## Texto proporcionado
■ ■ ■

Aquí una nota biográfica tomada de un reciente catálogo de exposición que sin duda habría hecho sonreír al propio Man Ray, tan aficionado a los juegos de palabras: «1903. Sus padres abren un bar llamado Mitzvah en Brooklyn». Huelga decir que el Bar Mitzvah es el rito judío en que el varón, a los 13 años, comienza a ser responsable de sus obligaciones religiosas. Lost in translation.

La primera aspiración del joven Emmanuel Radnitzky fue convertirse en pintor y en torno al año 1908 inició su carrera artística. En ese tiempo, empezó a trabajar en una oficina de publicidad y por las tardes acudía a clases de dibujo del natural. Visitaba con frecuencia la galería 291 del fotógrafo Alfred Stieglitz e imitaba el estilo de sus pintores favoritos, Cézanne, los cubistas y los futuristas italianos.

■ ■ ■

## Objetivo planteado 1
Responde a partir del texto sobre Man Ray:
(a) ¿A qué edad comienza el varón a ser responsable de sus obligaciones religiosas según el rito del Bar Mitzvah?
(b) ¿En torno a qué año inició Emmanuel Radnitzky su carrera artística?
(c) ¿De qué fotógrafo era la galería 291?
## Objetivo planteado 2
Extrae literalmente del texto sobre Man Ray el fragmento que va desde "La primera aspiración" hasta "los futuristas italianos.".
El listado que aparece a continuación no guarda relación con el texto sobre Man Ray.

## Sección de datos
■ ■ ■

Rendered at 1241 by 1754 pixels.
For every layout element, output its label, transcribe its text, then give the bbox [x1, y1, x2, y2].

■ ■ ■

## Respuesta correcta 1
(a) A los 13 años.
(b) En torno al año 1908.
(c) De Alfred Stieglitz.

## Respuesta correcta 2
La primera aspiración del joven Emmanuel Radnitzky fue convertirse en pintor y en torno al año 1908 inició su carrera artística. En ese tiempo, empezó a trabajar en una oficina de publicidad y por las tardes acudía a clases de dibujo del natural. Visitaba con frecuencia la galería 291 del fotógrafo Alfred Stieglitz e imitaba el estilo de sus pintores favoritos, Cézanne, los cubistas y los futuristas italianos.